▸ **What to work on**:
Report, as a number alone, how many lines below contain the string "basement".

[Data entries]
####################

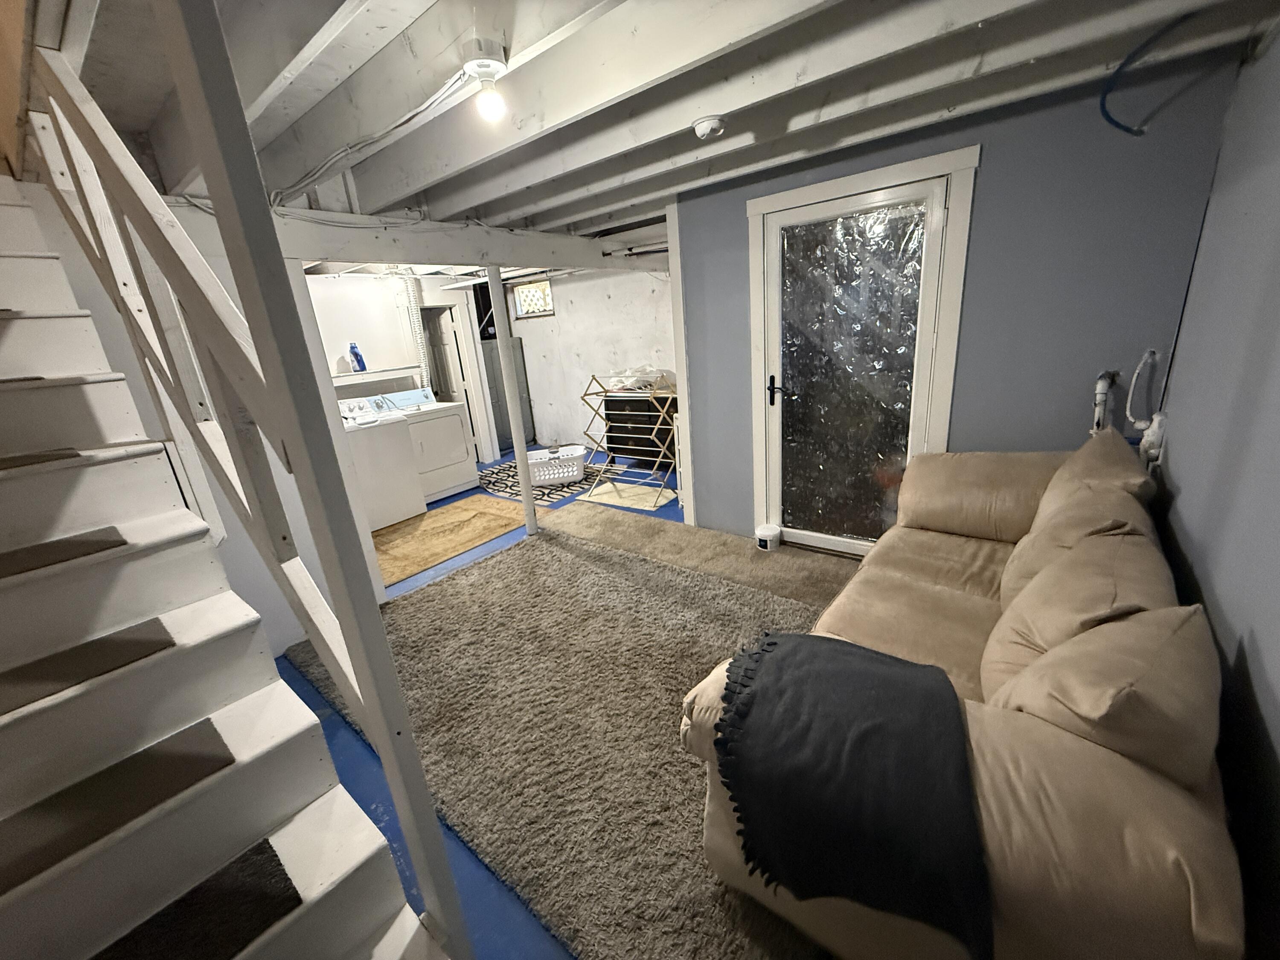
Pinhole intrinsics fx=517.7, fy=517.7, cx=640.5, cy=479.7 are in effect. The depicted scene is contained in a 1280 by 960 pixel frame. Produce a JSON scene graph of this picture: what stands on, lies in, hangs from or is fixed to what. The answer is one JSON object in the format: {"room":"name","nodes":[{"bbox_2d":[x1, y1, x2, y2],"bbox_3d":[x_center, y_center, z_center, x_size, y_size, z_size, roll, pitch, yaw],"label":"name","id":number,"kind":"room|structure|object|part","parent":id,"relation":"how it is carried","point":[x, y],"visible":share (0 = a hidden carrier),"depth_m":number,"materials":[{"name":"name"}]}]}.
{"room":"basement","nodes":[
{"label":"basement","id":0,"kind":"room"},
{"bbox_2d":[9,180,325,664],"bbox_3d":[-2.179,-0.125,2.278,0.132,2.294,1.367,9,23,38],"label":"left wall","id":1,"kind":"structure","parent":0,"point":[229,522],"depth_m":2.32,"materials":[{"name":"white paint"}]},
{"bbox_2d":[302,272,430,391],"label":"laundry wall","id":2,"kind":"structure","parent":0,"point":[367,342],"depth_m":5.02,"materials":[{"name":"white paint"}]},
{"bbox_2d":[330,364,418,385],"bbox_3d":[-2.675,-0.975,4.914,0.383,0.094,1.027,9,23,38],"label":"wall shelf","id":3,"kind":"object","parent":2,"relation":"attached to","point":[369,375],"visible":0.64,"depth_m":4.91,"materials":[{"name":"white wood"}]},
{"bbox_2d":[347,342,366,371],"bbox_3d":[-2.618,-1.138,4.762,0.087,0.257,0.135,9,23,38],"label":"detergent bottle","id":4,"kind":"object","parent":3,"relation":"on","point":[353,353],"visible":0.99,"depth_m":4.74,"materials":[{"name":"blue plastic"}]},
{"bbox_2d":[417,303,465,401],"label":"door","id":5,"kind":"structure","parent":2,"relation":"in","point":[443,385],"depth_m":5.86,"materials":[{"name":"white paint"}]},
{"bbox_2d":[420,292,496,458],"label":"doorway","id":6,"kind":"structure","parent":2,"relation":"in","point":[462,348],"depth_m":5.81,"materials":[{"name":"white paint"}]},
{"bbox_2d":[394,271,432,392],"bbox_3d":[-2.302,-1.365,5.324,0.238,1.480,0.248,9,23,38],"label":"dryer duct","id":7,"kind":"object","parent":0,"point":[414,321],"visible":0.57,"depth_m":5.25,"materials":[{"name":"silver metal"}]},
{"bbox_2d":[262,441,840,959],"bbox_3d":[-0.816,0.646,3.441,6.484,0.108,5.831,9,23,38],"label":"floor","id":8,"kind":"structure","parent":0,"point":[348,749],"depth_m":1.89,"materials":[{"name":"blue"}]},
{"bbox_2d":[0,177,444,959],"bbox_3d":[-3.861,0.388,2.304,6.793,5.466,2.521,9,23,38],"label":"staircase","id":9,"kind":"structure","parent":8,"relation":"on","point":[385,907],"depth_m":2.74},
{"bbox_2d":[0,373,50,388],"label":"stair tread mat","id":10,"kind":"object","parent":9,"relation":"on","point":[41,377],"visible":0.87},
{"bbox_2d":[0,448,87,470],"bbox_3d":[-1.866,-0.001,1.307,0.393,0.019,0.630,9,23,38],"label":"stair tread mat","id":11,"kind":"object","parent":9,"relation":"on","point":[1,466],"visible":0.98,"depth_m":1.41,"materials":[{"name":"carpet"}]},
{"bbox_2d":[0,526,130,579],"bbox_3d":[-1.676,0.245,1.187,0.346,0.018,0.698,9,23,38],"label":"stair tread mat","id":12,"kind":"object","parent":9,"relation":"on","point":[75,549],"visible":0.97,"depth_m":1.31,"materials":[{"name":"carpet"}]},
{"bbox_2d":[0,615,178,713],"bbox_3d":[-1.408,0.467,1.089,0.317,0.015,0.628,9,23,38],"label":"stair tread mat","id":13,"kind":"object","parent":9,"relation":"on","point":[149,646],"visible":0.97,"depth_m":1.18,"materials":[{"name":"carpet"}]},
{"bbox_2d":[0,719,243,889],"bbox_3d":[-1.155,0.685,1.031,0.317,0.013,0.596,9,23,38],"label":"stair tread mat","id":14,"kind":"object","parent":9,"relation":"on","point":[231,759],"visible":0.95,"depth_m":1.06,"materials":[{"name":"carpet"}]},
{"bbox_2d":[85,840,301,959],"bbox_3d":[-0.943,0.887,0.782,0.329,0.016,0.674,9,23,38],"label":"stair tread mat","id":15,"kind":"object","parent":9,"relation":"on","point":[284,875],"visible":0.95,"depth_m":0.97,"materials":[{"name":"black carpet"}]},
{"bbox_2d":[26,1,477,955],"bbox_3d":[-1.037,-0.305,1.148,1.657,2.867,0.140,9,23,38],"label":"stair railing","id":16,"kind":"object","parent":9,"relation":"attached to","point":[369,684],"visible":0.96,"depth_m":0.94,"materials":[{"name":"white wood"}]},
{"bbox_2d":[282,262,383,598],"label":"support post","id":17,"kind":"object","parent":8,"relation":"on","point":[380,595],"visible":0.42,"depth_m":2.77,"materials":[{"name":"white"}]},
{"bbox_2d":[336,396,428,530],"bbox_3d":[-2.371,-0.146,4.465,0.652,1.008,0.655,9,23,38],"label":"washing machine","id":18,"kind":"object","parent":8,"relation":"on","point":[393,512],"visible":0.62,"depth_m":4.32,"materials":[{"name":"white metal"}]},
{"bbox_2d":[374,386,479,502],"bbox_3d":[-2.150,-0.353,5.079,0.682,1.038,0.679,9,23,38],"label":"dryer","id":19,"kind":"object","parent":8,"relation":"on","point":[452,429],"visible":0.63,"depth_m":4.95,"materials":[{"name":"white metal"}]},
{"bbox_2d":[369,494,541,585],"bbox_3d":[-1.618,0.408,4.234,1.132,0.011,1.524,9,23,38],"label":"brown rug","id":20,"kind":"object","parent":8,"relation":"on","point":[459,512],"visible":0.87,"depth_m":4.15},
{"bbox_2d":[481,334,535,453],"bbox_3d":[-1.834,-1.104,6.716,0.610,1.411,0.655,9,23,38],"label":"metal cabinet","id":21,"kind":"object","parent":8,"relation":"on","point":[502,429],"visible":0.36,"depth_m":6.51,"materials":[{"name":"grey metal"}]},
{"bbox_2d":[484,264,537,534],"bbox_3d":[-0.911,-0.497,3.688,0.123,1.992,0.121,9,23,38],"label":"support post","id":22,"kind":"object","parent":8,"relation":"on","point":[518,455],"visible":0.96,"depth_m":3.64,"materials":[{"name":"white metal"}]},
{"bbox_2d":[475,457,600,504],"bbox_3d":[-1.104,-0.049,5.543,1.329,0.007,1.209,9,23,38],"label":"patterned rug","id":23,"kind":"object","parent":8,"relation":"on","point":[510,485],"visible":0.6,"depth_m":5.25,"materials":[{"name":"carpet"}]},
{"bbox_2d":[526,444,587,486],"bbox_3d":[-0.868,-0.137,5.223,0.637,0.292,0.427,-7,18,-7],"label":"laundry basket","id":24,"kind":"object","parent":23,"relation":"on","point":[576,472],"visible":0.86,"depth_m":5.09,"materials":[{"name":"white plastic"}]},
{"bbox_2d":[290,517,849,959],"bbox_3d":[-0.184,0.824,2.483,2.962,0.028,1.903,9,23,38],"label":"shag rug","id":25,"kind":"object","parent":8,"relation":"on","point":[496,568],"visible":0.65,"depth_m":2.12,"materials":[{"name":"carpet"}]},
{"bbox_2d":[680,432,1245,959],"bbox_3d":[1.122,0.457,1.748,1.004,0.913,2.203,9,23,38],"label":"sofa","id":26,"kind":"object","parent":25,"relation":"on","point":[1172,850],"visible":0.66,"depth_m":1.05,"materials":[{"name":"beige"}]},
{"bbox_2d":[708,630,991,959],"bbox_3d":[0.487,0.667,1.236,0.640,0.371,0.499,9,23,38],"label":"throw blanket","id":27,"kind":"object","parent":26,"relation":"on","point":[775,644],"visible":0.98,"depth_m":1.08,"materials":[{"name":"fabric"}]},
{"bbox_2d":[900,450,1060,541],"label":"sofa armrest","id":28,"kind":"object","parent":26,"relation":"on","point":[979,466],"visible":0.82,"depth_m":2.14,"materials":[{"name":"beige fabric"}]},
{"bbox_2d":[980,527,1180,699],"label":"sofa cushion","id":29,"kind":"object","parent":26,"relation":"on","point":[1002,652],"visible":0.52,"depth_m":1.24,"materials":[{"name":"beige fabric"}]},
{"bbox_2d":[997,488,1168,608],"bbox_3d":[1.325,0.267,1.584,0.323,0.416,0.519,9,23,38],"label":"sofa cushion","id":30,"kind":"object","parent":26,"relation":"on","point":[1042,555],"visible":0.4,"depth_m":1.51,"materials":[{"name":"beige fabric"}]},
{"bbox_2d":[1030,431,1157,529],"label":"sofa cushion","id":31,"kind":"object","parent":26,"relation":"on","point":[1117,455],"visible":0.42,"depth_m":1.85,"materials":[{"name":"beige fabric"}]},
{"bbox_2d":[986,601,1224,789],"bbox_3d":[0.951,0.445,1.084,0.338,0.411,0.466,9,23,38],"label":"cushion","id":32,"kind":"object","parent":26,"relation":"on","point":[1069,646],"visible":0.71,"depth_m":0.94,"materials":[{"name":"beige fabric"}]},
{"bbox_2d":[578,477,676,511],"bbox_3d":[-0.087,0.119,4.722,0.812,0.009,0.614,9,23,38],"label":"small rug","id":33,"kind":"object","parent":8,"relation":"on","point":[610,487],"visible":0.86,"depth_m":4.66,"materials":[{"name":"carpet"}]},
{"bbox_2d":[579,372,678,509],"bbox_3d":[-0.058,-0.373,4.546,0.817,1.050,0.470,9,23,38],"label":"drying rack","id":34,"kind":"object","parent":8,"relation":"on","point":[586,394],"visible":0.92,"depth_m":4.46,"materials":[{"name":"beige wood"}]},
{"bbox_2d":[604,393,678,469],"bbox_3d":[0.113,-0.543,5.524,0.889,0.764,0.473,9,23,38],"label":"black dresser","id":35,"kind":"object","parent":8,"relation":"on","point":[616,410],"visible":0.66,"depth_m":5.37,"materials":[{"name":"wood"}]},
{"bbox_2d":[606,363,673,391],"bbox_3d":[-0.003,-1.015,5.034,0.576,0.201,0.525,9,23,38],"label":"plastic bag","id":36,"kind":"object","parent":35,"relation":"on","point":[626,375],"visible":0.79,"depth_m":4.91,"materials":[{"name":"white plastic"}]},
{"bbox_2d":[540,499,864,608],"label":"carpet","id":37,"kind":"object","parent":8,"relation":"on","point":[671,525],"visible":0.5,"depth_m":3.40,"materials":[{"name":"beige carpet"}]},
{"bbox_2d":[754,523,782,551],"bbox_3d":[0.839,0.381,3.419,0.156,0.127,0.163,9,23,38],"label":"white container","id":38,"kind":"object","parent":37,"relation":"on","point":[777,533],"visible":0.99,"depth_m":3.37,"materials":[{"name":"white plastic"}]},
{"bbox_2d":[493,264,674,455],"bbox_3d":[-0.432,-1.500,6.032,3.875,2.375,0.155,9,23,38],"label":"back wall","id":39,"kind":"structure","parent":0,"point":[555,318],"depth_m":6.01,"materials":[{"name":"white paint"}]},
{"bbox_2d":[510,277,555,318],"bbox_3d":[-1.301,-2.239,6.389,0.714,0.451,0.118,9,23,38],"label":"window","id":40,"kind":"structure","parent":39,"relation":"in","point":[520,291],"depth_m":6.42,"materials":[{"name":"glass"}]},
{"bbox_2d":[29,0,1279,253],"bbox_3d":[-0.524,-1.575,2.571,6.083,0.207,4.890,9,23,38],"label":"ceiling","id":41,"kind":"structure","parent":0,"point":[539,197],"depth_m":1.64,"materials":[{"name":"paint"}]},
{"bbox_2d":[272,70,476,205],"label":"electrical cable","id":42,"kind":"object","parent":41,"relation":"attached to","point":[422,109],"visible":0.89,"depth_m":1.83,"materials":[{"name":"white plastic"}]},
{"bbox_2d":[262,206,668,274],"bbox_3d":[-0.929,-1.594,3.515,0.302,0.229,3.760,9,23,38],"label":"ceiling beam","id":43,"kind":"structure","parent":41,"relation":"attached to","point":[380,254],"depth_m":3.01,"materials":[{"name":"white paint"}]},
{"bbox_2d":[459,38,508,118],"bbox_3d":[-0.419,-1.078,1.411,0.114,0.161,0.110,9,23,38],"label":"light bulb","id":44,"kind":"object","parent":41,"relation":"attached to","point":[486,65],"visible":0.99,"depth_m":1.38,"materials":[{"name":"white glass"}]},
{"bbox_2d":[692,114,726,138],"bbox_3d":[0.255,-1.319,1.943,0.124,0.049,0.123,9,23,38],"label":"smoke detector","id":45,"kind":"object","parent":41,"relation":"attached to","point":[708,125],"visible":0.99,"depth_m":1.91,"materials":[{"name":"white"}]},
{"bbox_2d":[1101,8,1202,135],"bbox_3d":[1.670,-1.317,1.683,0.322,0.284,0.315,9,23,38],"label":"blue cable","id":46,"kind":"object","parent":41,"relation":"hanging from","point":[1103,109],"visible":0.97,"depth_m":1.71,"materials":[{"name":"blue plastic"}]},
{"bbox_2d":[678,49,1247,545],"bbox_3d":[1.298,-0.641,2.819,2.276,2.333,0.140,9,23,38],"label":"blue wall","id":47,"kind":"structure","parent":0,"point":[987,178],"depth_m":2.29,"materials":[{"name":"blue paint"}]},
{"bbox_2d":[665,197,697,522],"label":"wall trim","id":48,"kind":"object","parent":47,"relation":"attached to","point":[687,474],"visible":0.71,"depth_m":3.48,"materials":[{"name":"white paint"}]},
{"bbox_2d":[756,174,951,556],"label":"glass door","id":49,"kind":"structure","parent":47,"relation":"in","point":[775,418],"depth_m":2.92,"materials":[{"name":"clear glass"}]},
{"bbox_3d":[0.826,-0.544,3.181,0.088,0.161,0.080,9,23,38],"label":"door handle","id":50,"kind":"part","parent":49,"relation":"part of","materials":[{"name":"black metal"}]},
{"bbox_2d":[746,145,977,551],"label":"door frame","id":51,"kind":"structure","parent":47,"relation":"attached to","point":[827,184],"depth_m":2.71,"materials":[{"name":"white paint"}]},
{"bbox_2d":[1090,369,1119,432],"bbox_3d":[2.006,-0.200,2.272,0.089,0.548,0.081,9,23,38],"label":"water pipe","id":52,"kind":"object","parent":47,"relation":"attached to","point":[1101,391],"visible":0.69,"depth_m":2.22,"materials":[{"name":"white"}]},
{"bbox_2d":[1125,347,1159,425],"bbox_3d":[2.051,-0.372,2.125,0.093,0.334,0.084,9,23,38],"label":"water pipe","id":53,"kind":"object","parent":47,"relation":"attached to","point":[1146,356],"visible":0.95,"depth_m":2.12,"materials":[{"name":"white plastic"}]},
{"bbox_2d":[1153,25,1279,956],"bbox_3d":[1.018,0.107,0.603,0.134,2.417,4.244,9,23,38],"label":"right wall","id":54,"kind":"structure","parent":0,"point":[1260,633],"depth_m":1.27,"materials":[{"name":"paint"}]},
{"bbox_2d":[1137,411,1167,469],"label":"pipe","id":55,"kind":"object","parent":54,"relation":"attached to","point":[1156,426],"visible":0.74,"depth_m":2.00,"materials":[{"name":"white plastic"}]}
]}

####################

▸ **Response to this exercise**:
2